Il avait vidé sa tasse de thé et tuait le temps en observant les autres clients du bar, situé juste en face des ascenseurs. La fille aux cheveux tressés, elle, se trouvait un peu à l’écart, dans un des fauteuils du hall du Hilton, où patientaient les visiteurs de passage. Une brusque et tardive tornade de neige venait de s’abattre sur Budapest et pas mal de gens s’étaient réfugiés à l’hôtel.

Ishan Kambiz était intrigué par le manège de cette inconnue qui ne ressemblait pas aux putes qui traînaient dans les hôtels, maquillées à la pelle et boudinées dans des tenues hyper-sexy. Celle-là faisait plutôt penser à une étudiante. Tandis que l’Iranien l’observait à son tour, l’inconnue ouvrit son blouson comme si elle avait trop chaud, découvrant un T-shirt tendu par des seins lourds. Ishan Kambiz sentit soudain sa fatigue fondre comme neige au soleil.

Vingt-quatre heures plus tôt il se trouvait encore à Rio de Janeiro, partageant son temps entre une pulpeuse « Carioca[2] » à peine nubile, aussi docile que salope, et des négociations avec des officiels brésiliens.

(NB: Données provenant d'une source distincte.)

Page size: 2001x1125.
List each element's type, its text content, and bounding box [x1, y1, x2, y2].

Un message important et secret lui était parvenu trois jours plus tôt, de la part de Mehdi Chimran. L’opération « Darius » entrait dans sa phase opérationnelle et il devait se rendre d’urgence à Budapest où des instructions complémentaires lui seraient remises. Ishan Kambiz avait eu peu de temps pour organiser un déplacement « protégé ». D’abord Rio-Paris sur Air France, avec un passeport libanais sous un faux nom. A Roissy, un membre de la Savama[3] l’attendait avec deux autres passeports, un turc et un chypriote, et un billet Paris-Vienne sur le prochain vol Air France. Grâce à ses innombrables connexions, Roissy 2 était devenu la plaque tournante du transport aérien, permettant de jongler avec tous les itinéraires imaginables.

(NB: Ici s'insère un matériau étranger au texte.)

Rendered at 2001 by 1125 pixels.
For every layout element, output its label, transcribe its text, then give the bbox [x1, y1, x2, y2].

A Vienne, il avait loué une voiture sous une troisième identité, grâce au passeport chypriote, et pris la route pour Budapest. Depuis le départ des troupes soviétiques, il n’y avait pratiquement plus de contrôles à la frontière austro-hongroise. Il était quand même arrivé au Hilton vers six heures du soir, crevé. Juste le temps d’un contact avec deux membres de la Force Al-Qods[4] officiellement gardes de sécurité à l’ambassade d’Iran de Budapest, chargés de lui donner ses dernières instructions et de l’accompagner au rendez-vous auquel il devait se rendre à dix heures le soir même.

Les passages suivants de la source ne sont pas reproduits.